How many lines in the entries below contain "stato"? Answer with the number only.
╭─ Records supplied
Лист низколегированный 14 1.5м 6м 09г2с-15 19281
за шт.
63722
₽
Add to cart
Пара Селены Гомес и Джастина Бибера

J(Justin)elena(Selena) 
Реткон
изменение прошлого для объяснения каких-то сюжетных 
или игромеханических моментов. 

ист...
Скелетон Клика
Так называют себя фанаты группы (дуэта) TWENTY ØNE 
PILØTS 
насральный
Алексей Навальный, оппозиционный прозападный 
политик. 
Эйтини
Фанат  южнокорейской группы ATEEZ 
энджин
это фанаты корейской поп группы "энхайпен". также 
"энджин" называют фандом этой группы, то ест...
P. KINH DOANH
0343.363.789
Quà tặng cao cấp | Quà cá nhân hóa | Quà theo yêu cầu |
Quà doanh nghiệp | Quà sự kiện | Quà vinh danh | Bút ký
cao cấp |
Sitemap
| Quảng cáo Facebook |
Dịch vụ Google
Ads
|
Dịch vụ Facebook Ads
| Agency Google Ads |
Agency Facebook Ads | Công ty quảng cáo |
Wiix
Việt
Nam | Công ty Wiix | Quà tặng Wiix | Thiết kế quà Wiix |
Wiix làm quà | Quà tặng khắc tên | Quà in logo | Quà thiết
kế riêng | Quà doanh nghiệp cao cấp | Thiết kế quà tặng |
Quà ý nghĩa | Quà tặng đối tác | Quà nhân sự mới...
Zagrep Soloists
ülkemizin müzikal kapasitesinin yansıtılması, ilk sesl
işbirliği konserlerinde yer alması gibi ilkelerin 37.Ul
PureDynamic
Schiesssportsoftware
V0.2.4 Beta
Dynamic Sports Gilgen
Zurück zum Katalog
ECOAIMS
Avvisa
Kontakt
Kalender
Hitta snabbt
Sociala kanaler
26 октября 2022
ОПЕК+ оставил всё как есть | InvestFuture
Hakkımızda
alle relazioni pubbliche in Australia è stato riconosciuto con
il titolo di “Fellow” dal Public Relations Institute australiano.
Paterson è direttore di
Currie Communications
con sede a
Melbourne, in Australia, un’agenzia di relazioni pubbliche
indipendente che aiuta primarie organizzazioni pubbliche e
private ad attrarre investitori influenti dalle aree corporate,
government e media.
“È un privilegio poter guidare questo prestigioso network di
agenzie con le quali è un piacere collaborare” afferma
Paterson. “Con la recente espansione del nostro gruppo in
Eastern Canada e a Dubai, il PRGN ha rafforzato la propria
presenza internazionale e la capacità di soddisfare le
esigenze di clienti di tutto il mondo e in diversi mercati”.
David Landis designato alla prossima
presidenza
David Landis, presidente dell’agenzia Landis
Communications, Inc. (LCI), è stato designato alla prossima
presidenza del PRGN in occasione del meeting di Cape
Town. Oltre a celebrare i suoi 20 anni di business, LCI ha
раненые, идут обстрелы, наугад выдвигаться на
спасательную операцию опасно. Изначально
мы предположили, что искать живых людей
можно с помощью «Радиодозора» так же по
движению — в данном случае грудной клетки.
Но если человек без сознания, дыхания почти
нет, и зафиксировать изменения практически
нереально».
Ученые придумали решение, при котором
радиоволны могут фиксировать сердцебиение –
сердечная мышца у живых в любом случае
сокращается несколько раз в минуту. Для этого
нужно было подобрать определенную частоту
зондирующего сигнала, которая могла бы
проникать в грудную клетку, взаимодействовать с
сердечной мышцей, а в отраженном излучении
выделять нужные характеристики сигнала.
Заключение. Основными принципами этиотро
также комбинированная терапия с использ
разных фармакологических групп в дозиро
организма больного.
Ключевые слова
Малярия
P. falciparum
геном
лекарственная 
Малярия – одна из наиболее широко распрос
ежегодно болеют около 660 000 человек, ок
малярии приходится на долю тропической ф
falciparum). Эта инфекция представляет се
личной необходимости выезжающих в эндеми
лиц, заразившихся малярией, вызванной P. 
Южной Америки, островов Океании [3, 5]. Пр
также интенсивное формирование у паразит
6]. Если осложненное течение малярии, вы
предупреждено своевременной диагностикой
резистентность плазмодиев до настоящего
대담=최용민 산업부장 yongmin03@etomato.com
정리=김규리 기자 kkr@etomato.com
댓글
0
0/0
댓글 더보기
╰─
## Response
2